O caminho para Davos já compensou toda a viagem de tão lindo. O trem passava por dentro dos alpes e a gente podia ver as montanhas esverdeadas e floridas. Acho que nada me parece mais suíço do que esse tipo de paisagem. Chegamos lá e descobrimos que bem que poderíamos ter comprado passagens para Davosplatz e não Davosdorf, como havíamos feito. Alguém havia me dito na faculdade que Davosdorf seria a estação mais central, mas não parecia. Talvez na temporada de inverno, mas não tenho certeza. Além disso, era feriado e a cidade estava completamente vazia. Nem o imã da cidade para a minha coleção consegui comprar e tive que me contentar com um adesivo feio que consegui no serviço de informações na estação de trem.

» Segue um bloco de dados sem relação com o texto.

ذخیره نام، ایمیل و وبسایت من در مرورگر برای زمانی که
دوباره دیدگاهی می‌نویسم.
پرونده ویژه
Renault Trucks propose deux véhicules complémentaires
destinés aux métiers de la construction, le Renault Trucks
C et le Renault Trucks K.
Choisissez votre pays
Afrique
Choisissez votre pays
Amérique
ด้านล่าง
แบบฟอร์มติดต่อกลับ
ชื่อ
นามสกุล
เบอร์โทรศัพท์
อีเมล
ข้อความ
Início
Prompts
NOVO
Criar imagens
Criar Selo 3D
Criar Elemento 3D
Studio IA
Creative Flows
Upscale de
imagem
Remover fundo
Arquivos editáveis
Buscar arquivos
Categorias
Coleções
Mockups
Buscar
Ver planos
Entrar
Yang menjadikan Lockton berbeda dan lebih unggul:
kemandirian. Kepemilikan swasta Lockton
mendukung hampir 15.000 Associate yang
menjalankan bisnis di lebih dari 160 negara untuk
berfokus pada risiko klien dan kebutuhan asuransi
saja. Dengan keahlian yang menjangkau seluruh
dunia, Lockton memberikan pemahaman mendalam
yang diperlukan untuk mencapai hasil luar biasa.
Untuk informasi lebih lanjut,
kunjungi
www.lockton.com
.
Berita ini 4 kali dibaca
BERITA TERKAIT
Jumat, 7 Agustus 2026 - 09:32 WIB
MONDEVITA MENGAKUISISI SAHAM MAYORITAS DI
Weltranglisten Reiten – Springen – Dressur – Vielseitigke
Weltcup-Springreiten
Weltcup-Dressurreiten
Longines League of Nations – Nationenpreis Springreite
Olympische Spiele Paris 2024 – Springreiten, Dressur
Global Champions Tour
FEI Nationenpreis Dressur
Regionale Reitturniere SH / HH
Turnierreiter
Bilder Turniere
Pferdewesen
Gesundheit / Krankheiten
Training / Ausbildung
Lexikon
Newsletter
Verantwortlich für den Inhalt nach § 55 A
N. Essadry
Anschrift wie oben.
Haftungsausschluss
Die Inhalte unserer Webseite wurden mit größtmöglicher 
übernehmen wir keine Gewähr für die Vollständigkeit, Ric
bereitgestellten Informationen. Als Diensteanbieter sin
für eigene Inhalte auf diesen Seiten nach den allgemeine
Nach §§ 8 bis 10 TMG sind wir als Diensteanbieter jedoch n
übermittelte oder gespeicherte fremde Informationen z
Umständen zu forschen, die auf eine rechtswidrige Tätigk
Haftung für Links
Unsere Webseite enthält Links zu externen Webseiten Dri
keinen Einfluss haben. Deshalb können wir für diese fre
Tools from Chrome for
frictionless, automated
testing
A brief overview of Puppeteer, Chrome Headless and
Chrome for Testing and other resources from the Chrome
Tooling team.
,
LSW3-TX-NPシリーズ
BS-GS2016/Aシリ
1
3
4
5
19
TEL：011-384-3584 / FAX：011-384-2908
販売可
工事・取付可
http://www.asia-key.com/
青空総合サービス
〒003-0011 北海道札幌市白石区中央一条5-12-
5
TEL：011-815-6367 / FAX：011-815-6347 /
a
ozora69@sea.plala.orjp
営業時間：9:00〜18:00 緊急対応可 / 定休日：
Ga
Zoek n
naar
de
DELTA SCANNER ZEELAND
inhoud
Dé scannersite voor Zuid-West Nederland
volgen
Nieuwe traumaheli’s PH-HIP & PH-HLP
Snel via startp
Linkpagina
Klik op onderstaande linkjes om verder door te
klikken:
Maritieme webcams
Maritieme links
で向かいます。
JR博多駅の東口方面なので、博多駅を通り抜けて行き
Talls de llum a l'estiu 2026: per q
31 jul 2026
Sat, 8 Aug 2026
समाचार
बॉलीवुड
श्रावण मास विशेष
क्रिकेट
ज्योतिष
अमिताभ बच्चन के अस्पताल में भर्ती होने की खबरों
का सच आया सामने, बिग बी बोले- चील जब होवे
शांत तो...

De qualquer forma, a cidade não era tão grande e a graça mesmo estava em curtir o visual alpino. Por isso, seguimos pela rua principal até chegarmos num funicular, que nos levaria pro alto de uma das montanhas. Caminhamos bastante lá em cima, fomos até a cachoeira que desce dos alpes e fotografamos vistas espetaculares. Até mesmo minha mãe, que não gosta muito de caminhadas, fez todo o trajeto bem motivada. Voltamos para a cidade a pé mesmo, a descida era demorada, mas bem fácil. Quando nos demos conta, havíamos passado horas passeando pela montanha. Quando chegamos lá em baixo, comemos alguma coisa e caminhamos para a estação. Minha mãe já ficou por lá, mas eu, meu pai e Dani ainda caminhamos um pouco ali por perto, onde havia uma espécie de rio (acredito que artificial), com águas que vinham das montanhas, verdinhas verdinhas.
Fechamos a estadia dos meus pais com chave de ouro. Eles saíram de lá muito felizes e até com o coração apertado, porque já no dia seguinte, voltariam ao Brasil.